> _Task description_: If a line in the entries below holds the string "cache", copy it.

> _Record extracts_:
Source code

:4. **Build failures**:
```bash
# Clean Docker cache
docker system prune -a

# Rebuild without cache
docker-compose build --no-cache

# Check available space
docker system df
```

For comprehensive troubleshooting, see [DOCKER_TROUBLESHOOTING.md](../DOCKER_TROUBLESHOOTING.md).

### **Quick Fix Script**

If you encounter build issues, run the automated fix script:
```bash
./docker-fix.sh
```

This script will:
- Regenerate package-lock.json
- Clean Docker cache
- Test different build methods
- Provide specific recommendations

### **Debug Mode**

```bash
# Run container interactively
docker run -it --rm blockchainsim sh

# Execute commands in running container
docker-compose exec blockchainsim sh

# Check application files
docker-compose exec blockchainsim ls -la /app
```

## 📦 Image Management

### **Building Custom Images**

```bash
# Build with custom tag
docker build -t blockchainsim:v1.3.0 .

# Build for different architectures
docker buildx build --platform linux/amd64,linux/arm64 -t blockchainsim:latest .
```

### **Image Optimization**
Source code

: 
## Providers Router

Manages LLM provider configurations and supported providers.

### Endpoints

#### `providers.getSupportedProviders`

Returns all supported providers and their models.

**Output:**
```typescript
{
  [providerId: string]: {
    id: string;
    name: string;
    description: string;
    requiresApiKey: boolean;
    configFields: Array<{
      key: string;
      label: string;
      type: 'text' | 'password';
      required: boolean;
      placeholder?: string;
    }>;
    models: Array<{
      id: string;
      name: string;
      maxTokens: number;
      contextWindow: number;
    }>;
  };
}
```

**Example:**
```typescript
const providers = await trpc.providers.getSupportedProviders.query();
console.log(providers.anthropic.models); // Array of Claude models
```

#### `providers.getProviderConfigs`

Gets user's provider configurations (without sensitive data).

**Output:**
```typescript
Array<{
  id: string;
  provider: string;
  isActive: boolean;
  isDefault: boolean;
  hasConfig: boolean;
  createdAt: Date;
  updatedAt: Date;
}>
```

...

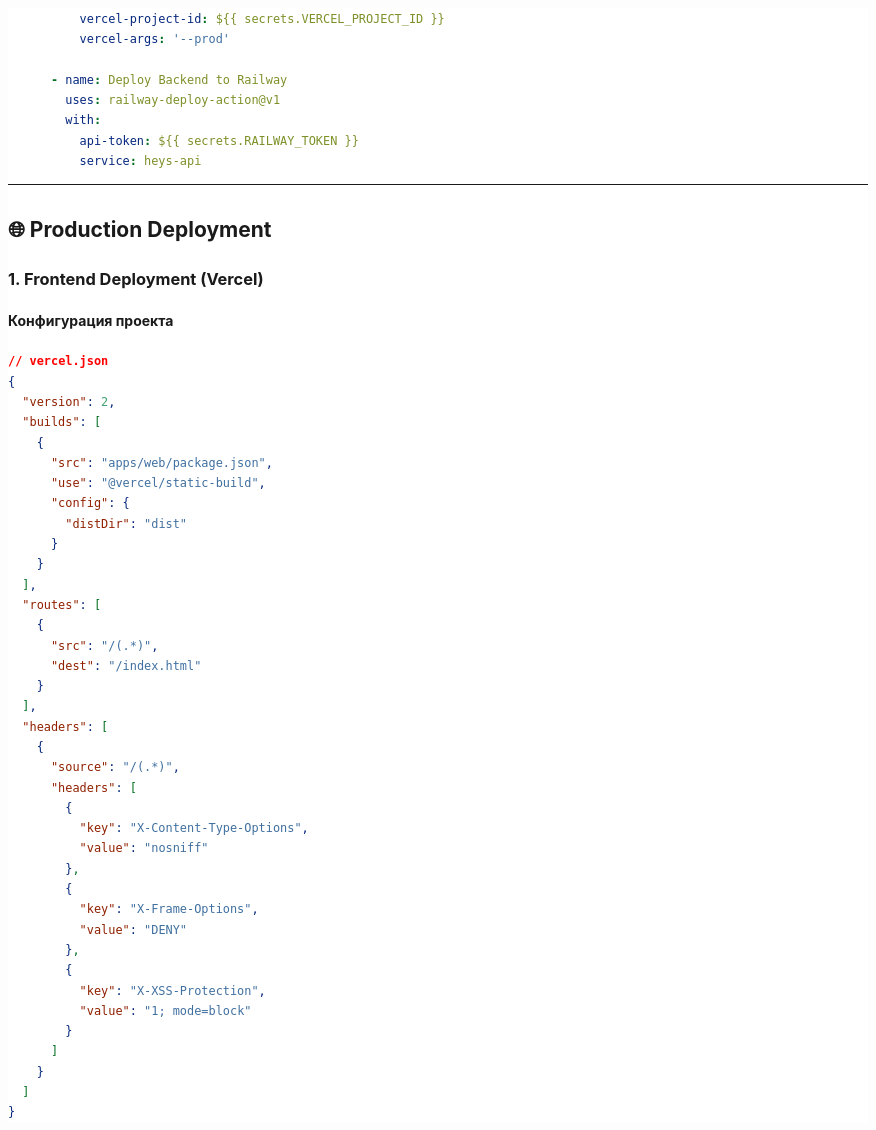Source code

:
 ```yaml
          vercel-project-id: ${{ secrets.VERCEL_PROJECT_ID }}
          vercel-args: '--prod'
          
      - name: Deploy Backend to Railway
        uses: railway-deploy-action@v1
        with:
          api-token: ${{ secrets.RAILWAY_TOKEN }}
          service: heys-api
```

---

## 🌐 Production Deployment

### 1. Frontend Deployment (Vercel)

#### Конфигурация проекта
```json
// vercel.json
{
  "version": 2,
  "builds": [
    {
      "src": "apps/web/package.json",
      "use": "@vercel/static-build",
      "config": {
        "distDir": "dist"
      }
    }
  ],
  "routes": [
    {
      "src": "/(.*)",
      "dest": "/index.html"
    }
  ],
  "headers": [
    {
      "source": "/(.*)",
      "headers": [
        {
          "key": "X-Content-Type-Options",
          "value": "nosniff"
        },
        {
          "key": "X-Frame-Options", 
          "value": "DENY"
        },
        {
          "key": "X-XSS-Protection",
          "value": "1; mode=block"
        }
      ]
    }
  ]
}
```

> _Reply_:
# Clean Docker cache
# Rebuild without cache
docker-compose build --no-cache
- Clean Docker cache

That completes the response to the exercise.